Plus d’un milliers de lieux sont reliés à l’internet grâce à Scani. © Reporterre

« Nous sommes là pour construire des solutions à partir du besoin des personnes, pas pour leur vendre des solutions qu’on aurait construites sans se soucier d’elles. Nous sommes une boîte à outils à disposition de nos membres », dit Bruno Spiquel, l’un des cerveaux de l’affaire, adepte de l’internet « libre, non marchand et coopératif ». Début mai, Scani fêtait joyeusement ses dix ans d’existence sous le clocher de l’église de Béon, un village voisin, qui fut le premier à accueillir une antenne radio.

Chez Scani, les utilisateurs ne sont pas des clients mais des sociétaires.

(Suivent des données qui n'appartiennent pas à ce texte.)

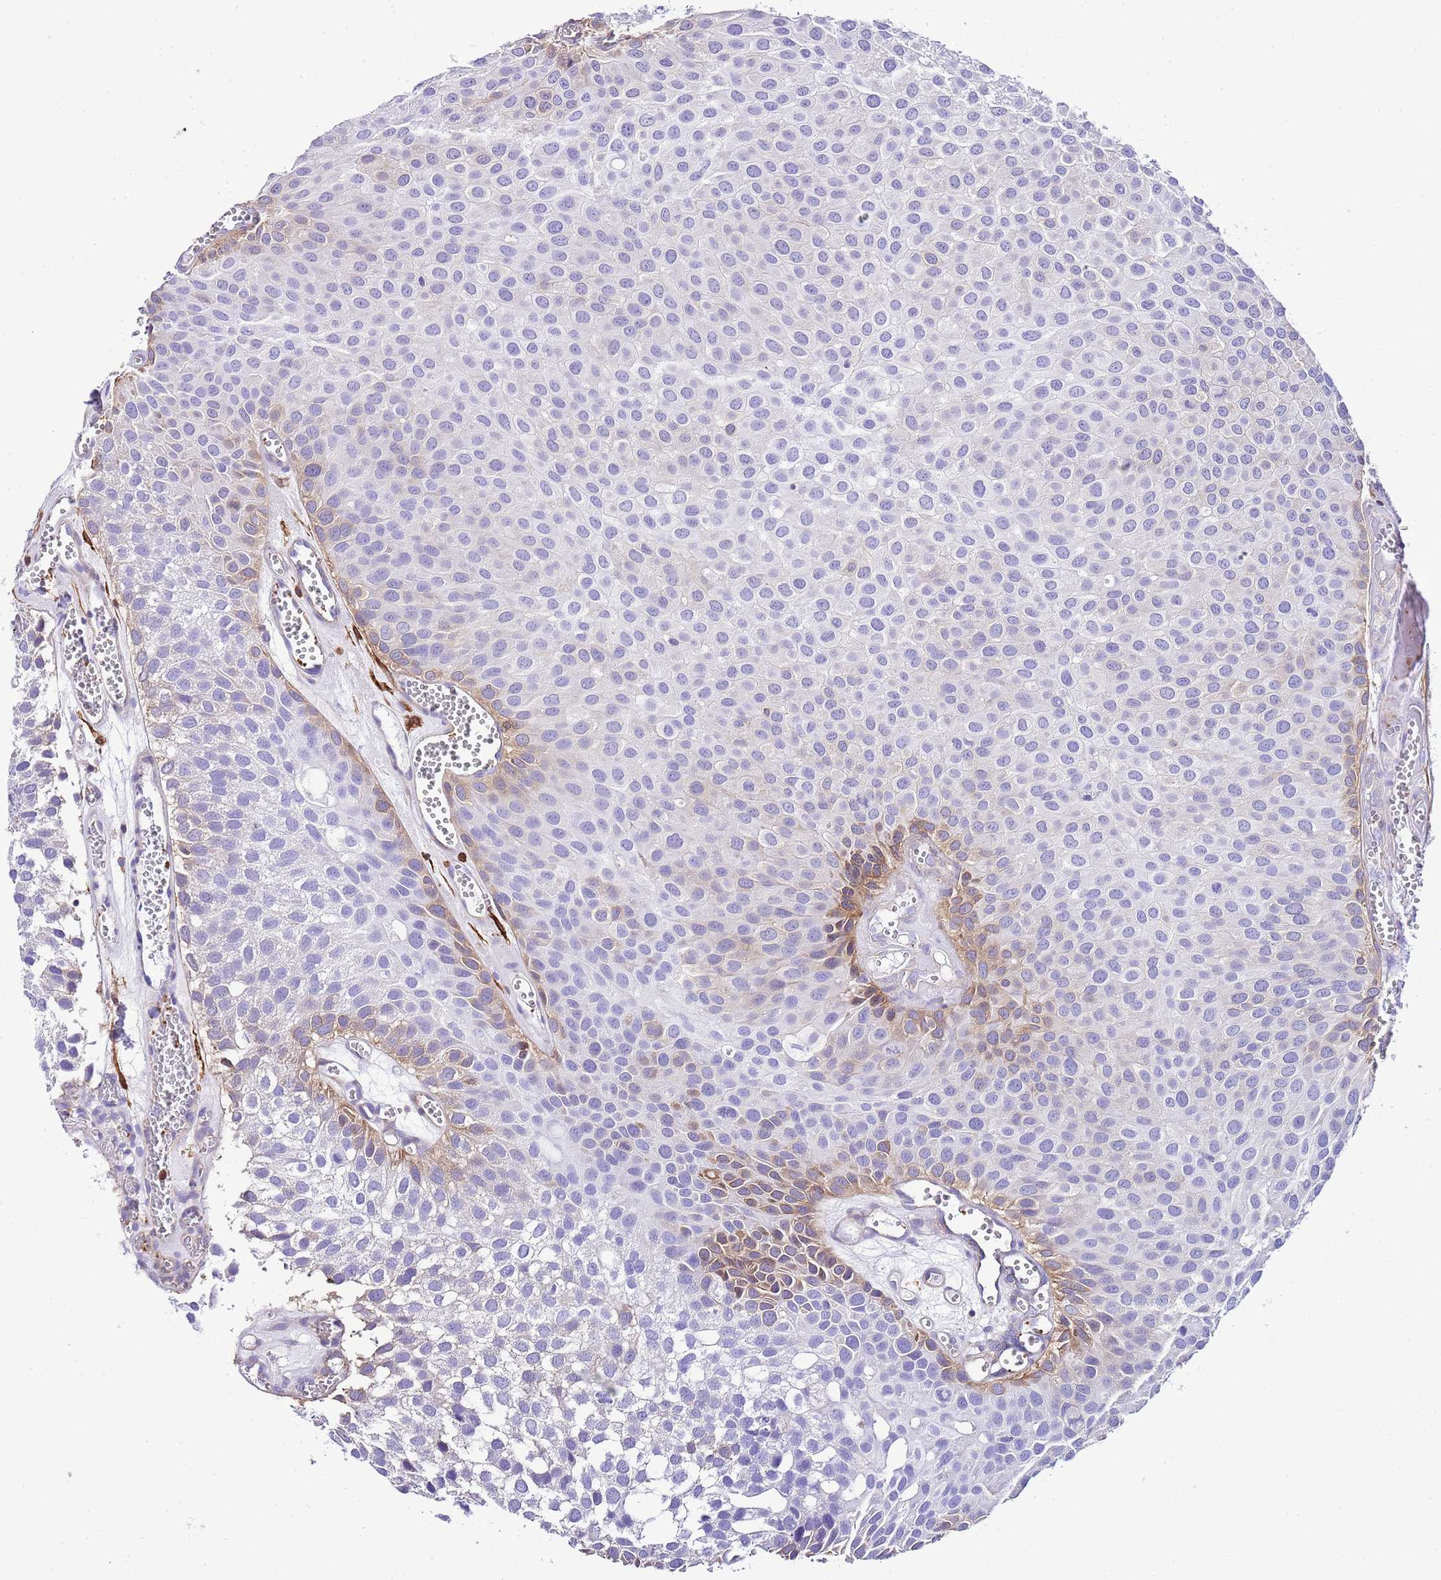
{"staining": {"intensity": "moderate", "quantity": "<25%", "location": "cytoplasmic/membranous"}, "tissue": "urothelial cancer", "cell_type": "Tumor cells", "image_type": "cancer", "snomed": [{"axis": "morphology", "description": "Urothelial carcinoma, Low grade"}, {"axis": "topography", "description": "Urinary bladder"}], "caption": "The micrograph shows a brown stain indicating the presence of a protein in the cytoplasmic/membranous of tumor cells in urothelial cancer.", "gene": "CNN2", "patient": {"sex": "male", "age": 88}}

Chacun paie un abonnement mensuel unique de 30 euros mais il doit aussi prendre une part minimum dans la structure — 10 euros — ce qui lui donne voix au chapitre lors des assemblées générales.

Au bout du câble, internet ! © Reporterre

« Nos membres sont tous copropriétaires du réseau et encouragés à donner des coups de main en fonction de leurs possibilités. Cela va des opérations de maintenance à l’autorisation de poser une antenne sur leur toit », précise Bruno Spiquel. À l’inverse, avec un salarié et un apprenti à temps-plein, ce FAI alternatif peut dépanner ses coopérateurs dans l’heure et solutionner les ralentissements ou coupures du réseau à tout instant.

Le tout étant économiquement stable puisque Scani a dégagé un chiffre d’affaires de 245 000 euros en 2022. Ce modèle incarne une certaine autonomie numérique, une brique qui préoccupe généralement peu le monde de la transition ou des élus locaux.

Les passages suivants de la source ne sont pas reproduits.